> [Instructions for the task]: Nothing in the entries may change when you repeat them, and no images may appear.

Collected data:
════════════════════

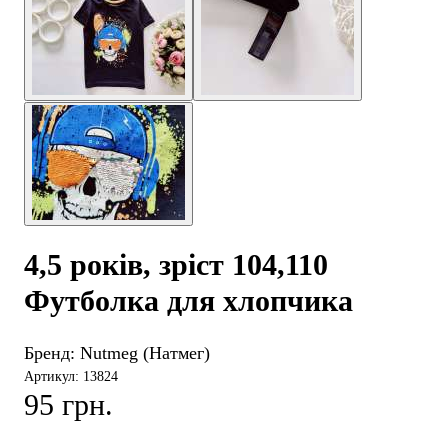
4,5 років, зріст 104,110
Футболка для хлопчика
Бренд:
Nutmeg (Натмег)
Артикул: 13824
95 грн.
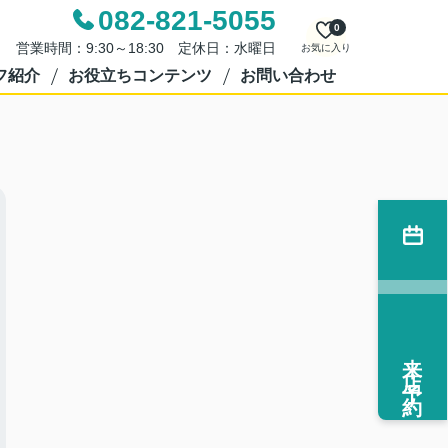
082-821-5055
0
営業時間：9:30～18:30 定休日：水曜日
お気に入り
フ紹介
お役立ちコンテンツ
お問い合わせ
来店予約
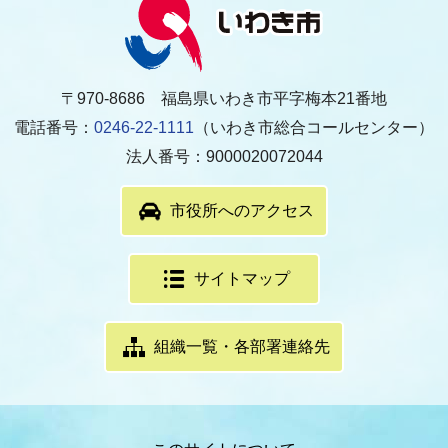
〒970-8686 福島県いわき市平字梅本21番地
電話番号：
0246-22-1111
（いわき市総合コールセンター）
法人番号：9000020072044
市役所へのアクセス
サイトマップ
組織一覧・各部署連絡先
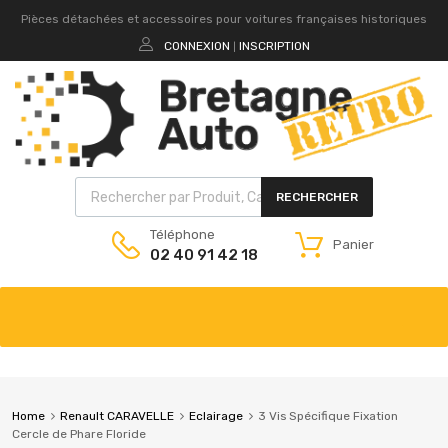
Pièces détachées et accessoires pour voitures françaises historiques
CONNEXION
INSCRIPTION
|
RECHERCHER
Téléphone
Panier
02 40 91 42 18
Home
Renault CARAVELLE
Eclairage
3 Vis Spécifique Fixation
Cercle de Phare Floride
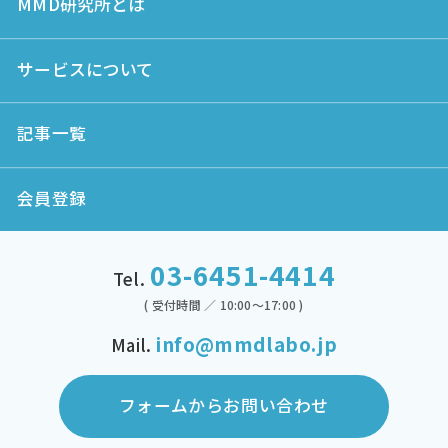
MMD研究所とは
サービスについて
記事一覧
会員登録
03-6451-4414
Tel.
( 受付時間 ／ 10:00～17:00 )
info@mmdlabo.jp
Mail.
フォームからお問い合わせ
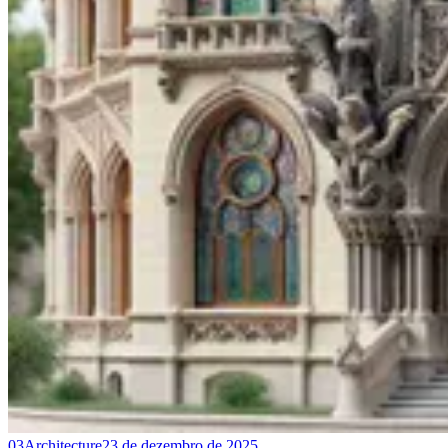
03
Architecture
23 de dezembro de 2025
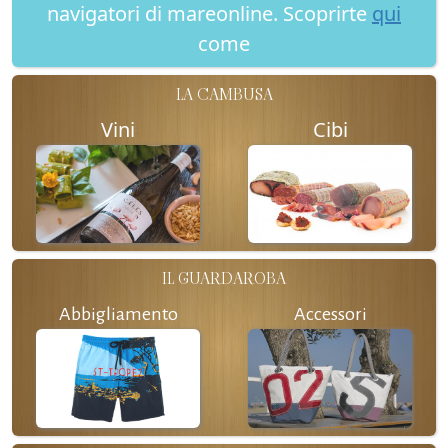
navigatori di mareonline. Scoprirte
qui
come
LA CAMBUSA
Vini
Cibi
IL GUARDAROBA
Abbigliamento
Accessori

════════════════════

> [Response]:
4,5 років, зріст 104,110
Футболка для хлопчика
Бренд:
Nutmeg (Натмег)
Артикул: 13824
95 грн.
082-821-5055
0
営業時間：9:30～18:30 定休日：水曜日
お気に入り
フ紹介
お役立ちコンテンツ
お問い合わせ
来店予約
〒970-8686 福島県いわき市平字梅本21番地
電話番号：
0246-22-1111
（いわき市総合コールセンター）
法人番号：9000020072044
市役所へのアクセス
サイトマップ
組織一覧・各部署連絡先
Pièces détachées et accessoires pour voitures françaises historiques
CONNEXION
INSCRIPTION
|
RECHERCHER
Téléphone
Panier
02 40 91 42 18
Home
Renault CARAVELLE
Eclairage
3 Vis Spécifique Fixation
Cercle de Phare Floride
MMD研究所とは
サービスについて
記事一覧
会員登録
03-6451-4414
Tel.
( 受付時間 ／ 10:00～17:00 )
info@mmdlabo.jp
Mail.
フォームからお問い合わせ
03
Architecture
23 de dezembro de 2025
navigatori di mareonline. Scoprirte
qui
come
LA CAMBUSA
Vini
Cibi
IL GUARDAROBA
Abbigliamento
Accessori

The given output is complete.